The study by Meyer et al. (2020) expands our knowledge of the mechanistic modulatory functions that FXYDs serve when interacting with an α1-β1 Na,K ATPase. In future studies, it will be important to address if the effects that are found also apply when FXYDs associate with other α and β subunits, and what the physiologically relevant combinations are. The results reported here underscore that the FXYDs can fine-tune the Na,K-ATPase properties to optimize these essential and highly energy-demanding pumps for the specific needs of different tissues and cell types at different times under different conditions. Single-cell RNA sequencing will reveal how the individual subunits are expressed in various cell types to identify likely combinations of α, β, and FXYD isoforms. Furthermore, recent advances in cross-linking mass spectrometry (e.g., Gonzalez-Lozano et al., 2020) may help to identify interactions of low abundant isoform complexes at different developmental stages or pathophysiological conditions.

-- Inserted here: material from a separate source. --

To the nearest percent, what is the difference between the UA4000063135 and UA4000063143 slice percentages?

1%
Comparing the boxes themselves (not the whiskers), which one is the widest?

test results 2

The roles played by FXYDs in health and disease are still being discovered. Mutations in the FXYD1 and 6 genes are reported to associate with childhood-onset schizophrenia (Chaumette et al., 2020), and a particular FXYD2 mutation, G41R, causes dominant hypomagnesemia (Meij et al., 2000; de Baaij et al., 2015). The residue affected is the second of the conserved glycines in the FXYD TM, and Meij et al. (2000) suggested that the mutation hinders the pump from being transported to the plasma membrane. In their model, the lack of Na,K ATPase activity in FXYD2-expressing kidney cells affects sodium and potassium gradients, and thereby the driving force for magnesium. An alternative suggestion has been that FXYD2 can form a cation channel, and that the mutation makes the channel inwardly rectifying (Sha et al., 2008). For several of the FXYDs, it has been described that expression in Xenopus oocytes evokes channel-like activity, but the FXYD2 G41R is primarily poorly expressed and trafficked (Sha et al., 2008). That the disease-causing effect of the G41R mutation is due to Na,K ATPase deficiency is supported by a later report that some mutations in ATP1A1, in addition to severe problems in the central nervous system, cause renal hypomagnesemia (Schlingmann et al., 2018).

So, what is it that FXYDs fix? It is tempting to speculate that they have evolved to allow an extra level of optimization of the Na,K ATPase’s kinetic parameters and its transport and regulation. The pump is essential to virtually all animal cells, but it is also an energetically expensive machine, so rather than relying only on the once-developed scaffold for a catalytic subunit and having to add novel handles to it for fine-tuning, the pump forms complexes with additional subunits, allowing a substantial outcome space of combinations to enable the individual, specialized cell to express Na,K ATPases with the properties best suited for its particular needs.

Joseph A. Mindell served as editor.

The authors declare no competing financial interests.